Ja, nochmal der Müller. Denn er kann nicht nur lustig, sondern auch ernst. Und zwar, wenn es um die Debatte geht, den Fußballern beispielsweise durch künftig auch eine aufgeblasene WM noch mehr Spiele und noch weniger Pausen zu zumuten. "Es geht da nicht um die Laufleistung oder so. Jeder gut trainierte Mensch, kann alle vier Tage mit hoher Intensität laufen." Vielmehr gehe es um die enorme psychische Belastung. "Wir haben jetzt ja bald drei Wochen Urlaub, ein, zwei Wochen später startet die Saison auch wieder.
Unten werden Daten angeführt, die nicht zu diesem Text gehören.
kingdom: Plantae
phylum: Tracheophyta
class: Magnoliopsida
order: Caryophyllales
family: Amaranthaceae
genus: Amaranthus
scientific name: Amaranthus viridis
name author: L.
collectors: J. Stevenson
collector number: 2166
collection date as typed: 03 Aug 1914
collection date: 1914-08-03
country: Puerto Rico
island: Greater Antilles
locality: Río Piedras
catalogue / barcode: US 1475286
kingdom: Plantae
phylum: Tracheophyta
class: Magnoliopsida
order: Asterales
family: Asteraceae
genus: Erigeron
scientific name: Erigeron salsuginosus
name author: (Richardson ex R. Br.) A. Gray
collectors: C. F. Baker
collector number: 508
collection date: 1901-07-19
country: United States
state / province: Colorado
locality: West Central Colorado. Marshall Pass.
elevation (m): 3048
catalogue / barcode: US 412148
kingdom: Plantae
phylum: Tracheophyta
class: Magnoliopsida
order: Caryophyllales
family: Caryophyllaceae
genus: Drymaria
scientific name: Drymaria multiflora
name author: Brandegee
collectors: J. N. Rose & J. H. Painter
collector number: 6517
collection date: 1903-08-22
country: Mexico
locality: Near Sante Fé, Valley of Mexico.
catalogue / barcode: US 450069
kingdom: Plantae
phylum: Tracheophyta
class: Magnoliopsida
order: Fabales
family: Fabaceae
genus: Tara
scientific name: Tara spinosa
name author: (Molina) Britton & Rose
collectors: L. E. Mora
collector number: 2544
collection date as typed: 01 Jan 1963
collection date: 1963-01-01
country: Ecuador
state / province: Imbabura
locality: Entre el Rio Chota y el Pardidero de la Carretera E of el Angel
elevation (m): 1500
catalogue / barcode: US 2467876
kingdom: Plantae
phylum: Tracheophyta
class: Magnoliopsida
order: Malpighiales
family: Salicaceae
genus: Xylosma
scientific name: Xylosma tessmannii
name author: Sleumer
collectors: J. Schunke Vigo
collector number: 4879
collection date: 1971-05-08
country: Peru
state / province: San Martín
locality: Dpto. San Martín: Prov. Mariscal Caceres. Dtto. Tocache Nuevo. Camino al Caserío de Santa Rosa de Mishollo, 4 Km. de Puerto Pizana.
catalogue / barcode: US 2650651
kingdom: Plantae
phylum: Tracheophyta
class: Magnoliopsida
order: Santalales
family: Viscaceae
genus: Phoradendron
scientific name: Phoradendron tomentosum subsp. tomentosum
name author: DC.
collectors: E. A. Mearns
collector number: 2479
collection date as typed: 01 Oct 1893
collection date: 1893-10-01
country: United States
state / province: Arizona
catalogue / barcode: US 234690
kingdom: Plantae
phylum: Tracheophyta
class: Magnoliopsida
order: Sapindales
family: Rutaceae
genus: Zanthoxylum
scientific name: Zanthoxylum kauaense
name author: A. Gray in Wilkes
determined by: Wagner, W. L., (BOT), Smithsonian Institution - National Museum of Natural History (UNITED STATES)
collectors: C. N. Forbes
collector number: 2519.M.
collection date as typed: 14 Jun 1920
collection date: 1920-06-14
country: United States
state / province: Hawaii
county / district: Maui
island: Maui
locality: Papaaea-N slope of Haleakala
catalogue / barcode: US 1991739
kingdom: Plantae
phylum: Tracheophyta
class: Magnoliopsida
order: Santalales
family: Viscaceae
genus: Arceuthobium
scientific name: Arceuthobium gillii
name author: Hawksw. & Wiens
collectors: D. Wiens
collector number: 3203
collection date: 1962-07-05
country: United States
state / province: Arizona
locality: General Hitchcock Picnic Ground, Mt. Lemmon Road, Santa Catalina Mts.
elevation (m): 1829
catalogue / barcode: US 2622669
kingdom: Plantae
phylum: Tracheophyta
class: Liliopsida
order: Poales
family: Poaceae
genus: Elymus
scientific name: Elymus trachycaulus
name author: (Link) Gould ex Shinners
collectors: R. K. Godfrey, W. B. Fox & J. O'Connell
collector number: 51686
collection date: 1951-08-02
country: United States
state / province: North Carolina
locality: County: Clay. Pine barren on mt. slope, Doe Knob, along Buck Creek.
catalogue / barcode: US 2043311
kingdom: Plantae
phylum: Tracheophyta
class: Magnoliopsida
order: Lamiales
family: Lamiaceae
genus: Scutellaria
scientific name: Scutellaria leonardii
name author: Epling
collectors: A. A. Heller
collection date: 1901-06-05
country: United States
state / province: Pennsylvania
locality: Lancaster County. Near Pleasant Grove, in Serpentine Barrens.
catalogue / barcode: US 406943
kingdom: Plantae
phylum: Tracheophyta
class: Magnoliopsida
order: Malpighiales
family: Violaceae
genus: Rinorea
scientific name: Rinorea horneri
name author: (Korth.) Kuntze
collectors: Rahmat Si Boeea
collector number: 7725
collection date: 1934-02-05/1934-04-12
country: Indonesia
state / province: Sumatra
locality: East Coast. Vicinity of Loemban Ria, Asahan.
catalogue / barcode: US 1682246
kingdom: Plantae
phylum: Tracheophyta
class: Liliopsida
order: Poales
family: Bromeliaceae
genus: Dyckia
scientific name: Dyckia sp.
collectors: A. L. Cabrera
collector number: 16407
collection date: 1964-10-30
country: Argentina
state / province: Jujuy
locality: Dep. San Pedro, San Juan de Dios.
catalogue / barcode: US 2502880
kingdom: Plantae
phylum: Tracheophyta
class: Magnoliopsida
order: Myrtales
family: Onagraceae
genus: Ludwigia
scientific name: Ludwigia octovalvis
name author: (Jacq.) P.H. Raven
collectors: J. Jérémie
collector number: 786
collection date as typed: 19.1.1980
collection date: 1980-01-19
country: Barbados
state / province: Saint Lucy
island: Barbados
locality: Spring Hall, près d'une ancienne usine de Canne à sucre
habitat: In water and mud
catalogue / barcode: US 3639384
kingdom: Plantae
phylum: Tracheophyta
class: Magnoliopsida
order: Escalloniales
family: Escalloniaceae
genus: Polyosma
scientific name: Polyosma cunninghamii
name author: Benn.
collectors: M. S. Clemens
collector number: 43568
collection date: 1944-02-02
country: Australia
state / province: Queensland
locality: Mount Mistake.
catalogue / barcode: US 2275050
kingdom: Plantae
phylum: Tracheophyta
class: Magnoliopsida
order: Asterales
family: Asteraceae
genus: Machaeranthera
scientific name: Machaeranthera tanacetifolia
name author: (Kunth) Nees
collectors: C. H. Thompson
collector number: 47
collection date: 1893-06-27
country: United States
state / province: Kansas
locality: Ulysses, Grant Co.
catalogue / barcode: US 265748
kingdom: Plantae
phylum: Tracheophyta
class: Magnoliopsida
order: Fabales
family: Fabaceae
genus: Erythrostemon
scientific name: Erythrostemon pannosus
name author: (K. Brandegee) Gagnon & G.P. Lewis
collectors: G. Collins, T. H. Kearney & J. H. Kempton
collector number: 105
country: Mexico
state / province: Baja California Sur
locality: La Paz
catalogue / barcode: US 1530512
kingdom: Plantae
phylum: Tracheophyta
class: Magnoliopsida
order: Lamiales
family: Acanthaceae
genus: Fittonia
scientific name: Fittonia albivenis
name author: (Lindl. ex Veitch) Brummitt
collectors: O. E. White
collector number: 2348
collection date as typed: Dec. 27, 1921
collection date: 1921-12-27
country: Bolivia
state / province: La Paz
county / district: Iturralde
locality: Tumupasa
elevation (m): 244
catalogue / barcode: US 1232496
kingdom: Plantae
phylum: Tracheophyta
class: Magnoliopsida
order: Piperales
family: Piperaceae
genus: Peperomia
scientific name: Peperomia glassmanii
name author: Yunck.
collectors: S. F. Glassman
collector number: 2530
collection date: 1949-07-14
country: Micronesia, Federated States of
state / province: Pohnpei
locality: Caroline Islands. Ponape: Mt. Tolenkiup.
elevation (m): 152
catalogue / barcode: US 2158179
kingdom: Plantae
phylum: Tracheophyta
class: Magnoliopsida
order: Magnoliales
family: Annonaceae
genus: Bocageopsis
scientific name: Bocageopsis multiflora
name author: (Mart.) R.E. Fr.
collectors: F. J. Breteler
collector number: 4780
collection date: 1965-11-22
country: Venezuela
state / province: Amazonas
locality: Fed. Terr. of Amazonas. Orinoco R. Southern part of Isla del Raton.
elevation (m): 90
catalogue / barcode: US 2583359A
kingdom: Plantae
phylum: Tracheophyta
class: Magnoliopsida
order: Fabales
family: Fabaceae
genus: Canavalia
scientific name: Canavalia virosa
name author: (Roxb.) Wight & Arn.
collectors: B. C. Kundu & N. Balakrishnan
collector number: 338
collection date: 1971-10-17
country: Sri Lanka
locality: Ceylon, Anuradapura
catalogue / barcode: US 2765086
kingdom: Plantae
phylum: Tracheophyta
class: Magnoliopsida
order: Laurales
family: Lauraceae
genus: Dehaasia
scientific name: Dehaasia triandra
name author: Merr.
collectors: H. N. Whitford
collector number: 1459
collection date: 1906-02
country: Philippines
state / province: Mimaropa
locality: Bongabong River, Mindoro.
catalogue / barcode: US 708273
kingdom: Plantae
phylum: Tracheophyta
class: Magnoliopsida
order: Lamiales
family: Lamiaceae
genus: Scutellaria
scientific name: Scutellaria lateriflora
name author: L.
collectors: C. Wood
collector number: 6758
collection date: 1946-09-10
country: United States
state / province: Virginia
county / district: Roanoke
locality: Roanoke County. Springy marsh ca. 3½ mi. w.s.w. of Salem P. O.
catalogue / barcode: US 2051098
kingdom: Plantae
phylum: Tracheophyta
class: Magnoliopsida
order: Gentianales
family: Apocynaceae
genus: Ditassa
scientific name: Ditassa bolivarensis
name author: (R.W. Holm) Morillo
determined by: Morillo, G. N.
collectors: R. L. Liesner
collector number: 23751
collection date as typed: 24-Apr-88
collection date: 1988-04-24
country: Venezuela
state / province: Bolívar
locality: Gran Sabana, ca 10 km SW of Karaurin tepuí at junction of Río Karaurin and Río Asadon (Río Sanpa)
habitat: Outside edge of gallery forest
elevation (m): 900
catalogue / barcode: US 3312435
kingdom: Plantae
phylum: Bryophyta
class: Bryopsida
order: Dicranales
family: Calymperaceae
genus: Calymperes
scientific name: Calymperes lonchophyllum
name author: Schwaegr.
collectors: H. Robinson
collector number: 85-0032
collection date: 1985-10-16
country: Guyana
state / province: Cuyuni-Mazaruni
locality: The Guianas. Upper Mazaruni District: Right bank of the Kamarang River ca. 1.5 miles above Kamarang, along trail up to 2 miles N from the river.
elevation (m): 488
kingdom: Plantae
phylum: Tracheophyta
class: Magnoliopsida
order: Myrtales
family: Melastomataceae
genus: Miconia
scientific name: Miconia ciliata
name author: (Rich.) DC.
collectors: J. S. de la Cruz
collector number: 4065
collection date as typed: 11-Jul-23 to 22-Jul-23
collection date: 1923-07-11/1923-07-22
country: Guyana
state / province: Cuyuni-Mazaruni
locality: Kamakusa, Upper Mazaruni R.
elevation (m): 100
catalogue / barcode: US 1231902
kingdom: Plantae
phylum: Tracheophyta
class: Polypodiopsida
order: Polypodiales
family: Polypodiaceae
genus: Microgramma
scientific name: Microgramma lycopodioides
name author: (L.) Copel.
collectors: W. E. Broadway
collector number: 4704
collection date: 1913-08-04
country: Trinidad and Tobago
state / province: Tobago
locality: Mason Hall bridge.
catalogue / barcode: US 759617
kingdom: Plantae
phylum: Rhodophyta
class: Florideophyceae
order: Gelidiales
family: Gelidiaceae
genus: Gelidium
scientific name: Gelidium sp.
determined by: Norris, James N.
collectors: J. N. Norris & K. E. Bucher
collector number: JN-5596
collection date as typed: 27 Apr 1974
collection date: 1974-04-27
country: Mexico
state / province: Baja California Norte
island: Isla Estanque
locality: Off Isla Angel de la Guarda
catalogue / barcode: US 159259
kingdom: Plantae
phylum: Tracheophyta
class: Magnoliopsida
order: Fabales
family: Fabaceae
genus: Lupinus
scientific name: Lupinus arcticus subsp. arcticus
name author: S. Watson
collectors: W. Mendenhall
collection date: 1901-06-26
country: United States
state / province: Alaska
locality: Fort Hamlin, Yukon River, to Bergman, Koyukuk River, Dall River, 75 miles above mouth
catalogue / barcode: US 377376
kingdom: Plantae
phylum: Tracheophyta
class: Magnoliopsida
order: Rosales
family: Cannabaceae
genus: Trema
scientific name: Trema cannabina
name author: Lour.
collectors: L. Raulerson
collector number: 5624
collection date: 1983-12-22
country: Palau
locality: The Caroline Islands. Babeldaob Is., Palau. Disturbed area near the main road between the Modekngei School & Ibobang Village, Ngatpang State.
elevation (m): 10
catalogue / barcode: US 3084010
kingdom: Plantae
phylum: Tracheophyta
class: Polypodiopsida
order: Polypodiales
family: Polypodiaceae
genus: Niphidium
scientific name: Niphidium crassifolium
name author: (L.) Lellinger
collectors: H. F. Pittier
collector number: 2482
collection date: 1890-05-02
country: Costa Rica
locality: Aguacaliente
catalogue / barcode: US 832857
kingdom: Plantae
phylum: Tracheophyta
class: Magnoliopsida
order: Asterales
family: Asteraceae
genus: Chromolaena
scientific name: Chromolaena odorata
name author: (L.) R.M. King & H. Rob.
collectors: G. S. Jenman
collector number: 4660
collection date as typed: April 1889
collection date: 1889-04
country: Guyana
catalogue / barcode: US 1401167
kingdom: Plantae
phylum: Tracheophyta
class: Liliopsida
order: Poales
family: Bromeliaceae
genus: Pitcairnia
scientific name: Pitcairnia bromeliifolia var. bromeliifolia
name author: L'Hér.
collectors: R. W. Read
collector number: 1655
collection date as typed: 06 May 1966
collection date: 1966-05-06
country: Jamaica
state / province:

Es geht darum, dass man sich auch mal mental erholt. Man hat auch privat nicht viele Ruhepausen. Ich finde das schon etwas bedenklich. Du darfst quasi einmal kurz Luft holen und wirst dann direkt wieder unter Wasser gedrückt." Denn jeder Spieler habe ja schließlich auch täglich Einflüsse auf sich selbst. Es werde über einen geredet, es werde mit einem geredet. Beklagen wolle er sich indes nicht, so sei nun einmal das Geschäft. "Aber unter den Teppich sollte man es aber auch nicht kehren."
Eines wollen wir nicht vergessen, beziehungsweise nicht verschweigen: Manuel Neuer nahm auch an der Pressekonferenz teil. Er lobte die französischen Angreifer Antoine Griezmann und Olivier Giroud. Außerdem sei es eine Selbstverständlichkeit gewesen, dass er Basti (Schweinsteiger) direkt nach seiner frühen Einwechslung gegen Italien die Kapitänsbinde gegeben habe. "Es war ein Signal, der Kapitän ist zurück." Viel mehr sagte Neuer nicht.